A great example of how this support, flexibility and customization works is with the Activate Learning Certified Version of OpenSciEd middle school science instructional materials. While this innovative, opensource curriculum (which was just received an All Green rating from EdReports) is free, printing the curriculum (thousands of pages combined) and purchasing materials can be daunting and expensive. OpenSciEd offers a Materials List for each Unit itemizing supplies and where teachers can purchase them. This can easily become overwhelming for teachers. But our Certified OpenSciEd Kits (which includes our full suite of resources) make this process a breeze for teachers.
We also provide our OpenSciEd kit customers with free access to the teacher edition of the curriculum on our digital platform making it easier to plan lessons and teach.
Over the years, science kits have transformed from simple tools to comprehensive, innovative systems that foster hands-on, minds-on, and hearts-on learning experiences. Activate Learning's next generation science kits embody this progress, ensuring that schools have access to cutting-edge resources tailored to the needs of both students and teachers.
As far as Dana is concerned, the secret sauce in the success of Activate Learning's next generation science kits is the people who put their heart and soul into making the best products they can for students and teachers across the country.
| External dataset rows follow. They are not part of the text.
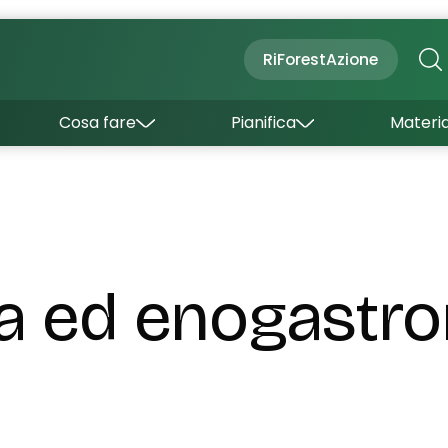
Cultura
Outdoor
Dove dormire
RiForestAzione
Con bambini
Come arrivare
I borghi
Sapori
Come muoversi
Cosa fare
Pianifica
Materia
Curiosità
Inverno
Wishlist
Estate
Uffici turistici
Esperienze
a ed enogastr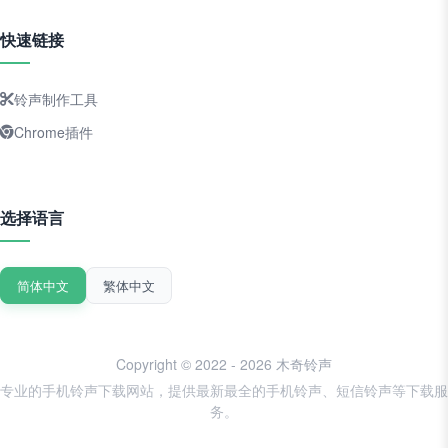
快速链接
铃声制作工具
Chrome插件
选择语言
简体中文
繁体中文
Copyright © 2022 - 2026 木奇铃声
专业的手机铃声下载网站，提供最新最全的手机铃声、短信铃声等下载服
务。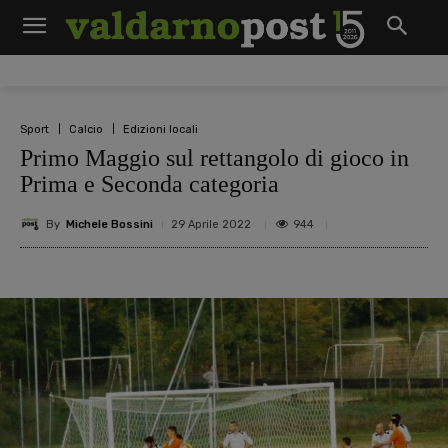
Sport
Calcio
Edizioni locali
Primo Maggio sul rettangolo di gioco in
Prima e Seconda categoria
By
Michele Bossini
944
29 Aprile 2022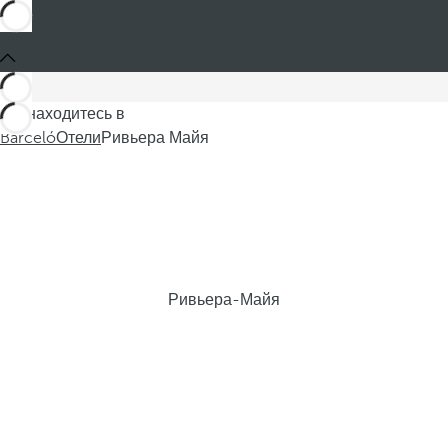
Вы находитесь в
Barceló
Отели
Ривьера Майя
Ривьера-Майя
"It starts with the ideas, the editors and writers and proofreaders and institutions who do the research to back up the claims. It rolls downhill to the field test classes, the teachers and students and observers who provide that valuable feedback. Then on to the designers of the equipment, packaging solutions and so many outside vendors who help put the apparatus together in their plant!! Can you even imagine the people who work tirelessly on the floor taking great pain to pack things just so in the kits? Or the Professional Learning facilitator who gets to go in and work with the teachers explaining all this "newness" to them and seeing the teachers get excited after understanding what it is they can do with this in the class! Is it hard? Yes, but anything worth doing is hard.
It takes a huge village full of like-minded people to make all this work, to do it every day, to know it hopefully will make a difference. That is what I have seen happen in our industry and that is what I love the most about our industry. The continued growth and evolution. In 1998 there were just a few of us, I could actually count on one hand how many of us there were but today, everyone is starting to take notice and that's progress."
As we look forward to the next installment of our blog series, we celebrate the innovative progress made in science kits through the years and the ongoing commitment of educators to shaping the future of STEM education. As Dana says, "anything worth doing is hard," but with the right tools and support, students and teachers can tackle challenges and build on their success, one step at a time, into the future, and Activate Learning will be with them every step of the way.